With the recent revelations of St. John Paul II’s close relationship with a married woman, the philosopher Anna-Teresa Tymieniecka, many commentators are wondering whether we need to revise our understanding of Karol Wojtyła the man.
Barbara Latza Nadeau, writing in The Daily Beast, asks the question surely on many people’s minds: “Did John Paul II have a secret lover?” Nadeau surveys the evidence: Tymienieka denied that she fell in love with Wojtyła, while others acknowledge there was a relationship between the two that was, at the very least, emotionally quite intimate. For his part, John Paul’s former personal secretary, Stanisław Dziwisz, is having none of the speculation, saying, “Those who lived at the side of John Paul II know well that there is no place in his life to search for evil.”
The temptation when thinking about someone like Karol Wojtyła — priest, pope, and saint — is oscillating between the extremes of thinking that he was either all-too-human or more than human: either he violated his vow of celibacy or he didn’t, according our own very limited preconceptions of what each would entail.
I would suggest that Karol Wojtyla’s relationship with Anna-Teresa Tymieniecka should neither surprise nor scandalize us — especially if we read what John Paul II actually wrote about love.
With the anniversary of Pope St. John Paul II’s death approaching April 2, it’s important to remember that Karol Wojtyła was an actor, poet, and philosopher. And all of these aspects of his person found expression in his monumental “A Theology of the Body.” Given as a series of public audiences in the early 1980s, Pope John Paul’s theological reflections on the body range broadly, but are rooted in a fundamental understanding of the complementarity of women and men. As John Paul argues, the body has a language — spousal meaning and orientation — that reflects the union of Christ and the Church. Most powerfully for some, and controversially for others, John Paul II energetically defends the teachings of Humanae Vitae as most fully respecting and appreciating the divinely ordered nature and purpose of human sexuality. There is a dramatic scope to his presentation, one that often reaches confounding heights of philosophical abstraction.
But Karol Wojtyła the poet is also there, seemingly struggling with the implications of what he describes, rather technically, as “erotic spontaneity” — the experience of giving into the overwhelming power of desire and need. While John Paul II argues that such impulses must be resisted in order to achieve a deeper and more authentic form of spontaneity, I always hear a poet’s heart beating along with the philosophical cadences of his prose: This is a man, I realize, who knows about the complexities of love.

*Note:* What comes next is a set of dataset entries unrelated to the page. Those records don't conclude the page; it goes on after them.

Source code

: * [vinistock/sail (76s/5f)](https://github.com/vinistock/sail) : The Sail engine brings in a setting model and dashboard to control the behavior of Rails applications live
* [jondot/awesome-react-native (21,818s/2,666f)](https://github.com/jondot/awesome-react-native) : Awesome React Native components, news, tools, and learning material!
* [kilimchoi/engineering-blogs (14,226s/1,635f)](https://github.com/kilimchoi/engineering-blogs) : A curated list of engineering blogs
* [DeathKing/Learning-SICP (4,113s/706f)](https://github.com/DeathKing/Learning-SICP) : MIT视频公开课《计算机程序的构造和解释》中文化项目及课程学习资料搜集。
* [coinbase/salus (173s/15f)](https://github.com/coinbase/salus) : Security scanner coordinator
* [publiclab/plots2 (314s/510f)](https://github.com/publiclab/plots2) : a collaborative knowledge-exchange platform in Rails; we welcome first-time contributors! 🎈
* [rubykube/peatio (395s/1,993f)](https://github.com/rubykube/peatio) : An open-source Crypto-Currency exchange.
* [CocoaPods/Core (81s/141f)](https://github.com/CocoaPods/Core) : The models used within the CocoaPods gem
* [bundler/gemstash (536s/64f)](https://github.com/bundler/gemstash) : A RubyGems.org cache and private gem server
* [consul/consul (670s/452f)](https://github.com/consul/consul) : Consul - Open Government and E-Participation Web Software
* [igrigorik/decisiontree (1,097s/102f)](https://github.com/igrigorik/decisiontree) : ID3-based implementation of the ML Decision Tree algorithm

In “A Theology of the Body,” John Paul II speaks at great length about celibacy or countenance. In talking about becoming a “eunuch for the kingdom of Heaven,” John Paul knows that he is entering the terrain of paradox or even contradiction. After all, if the very language of the body speaks of nuptial union, then why would some vow never to experience the marital embrace? John Paul II is careful not to devalue marriage or sexuality. And he is also aware that many would say that the choice for celibacy is something that should not — cannot — be made.
But the kingdom of God, John Paul II reminds us, will transform us and all of our relationships, just as the resurrection will transform our bodily form. Celibacy or countenance gives witness to the Kingdom of God in the here and now — calling us to envision, and be open to, deeper forms of intimacy. While John Paul II does talk about celibacy as sacrifice, he also speaks of it as allowing a fuller openness to God and to one another.
It represents a failure of our imagination if we envision John Paul II either as someone totally divorced from human feeling or as someone who finally surrendered to the most human of instincts. The celibate love that John Paul II writes about is engaged, open, and passionate. Indeed, one could say that celibacy is inevitably passionate because it seeks out other forms of connection and communion that lie beyond the surface of our physical selves.
John Allen writes that “popes are people, too,” as indeed they are. So it stands to reason that the relationship between Karol Wojtyła and Anna Teresa Tymieniecka had both joy and pain, grace and doubt.
But I doubt neither John Paul II’s celibacy nor his sanctity. After all, his celibacy and his sanctity were shaped by a deep understanding of how human love can reflect both our love for God and God’s love for each and every one of us.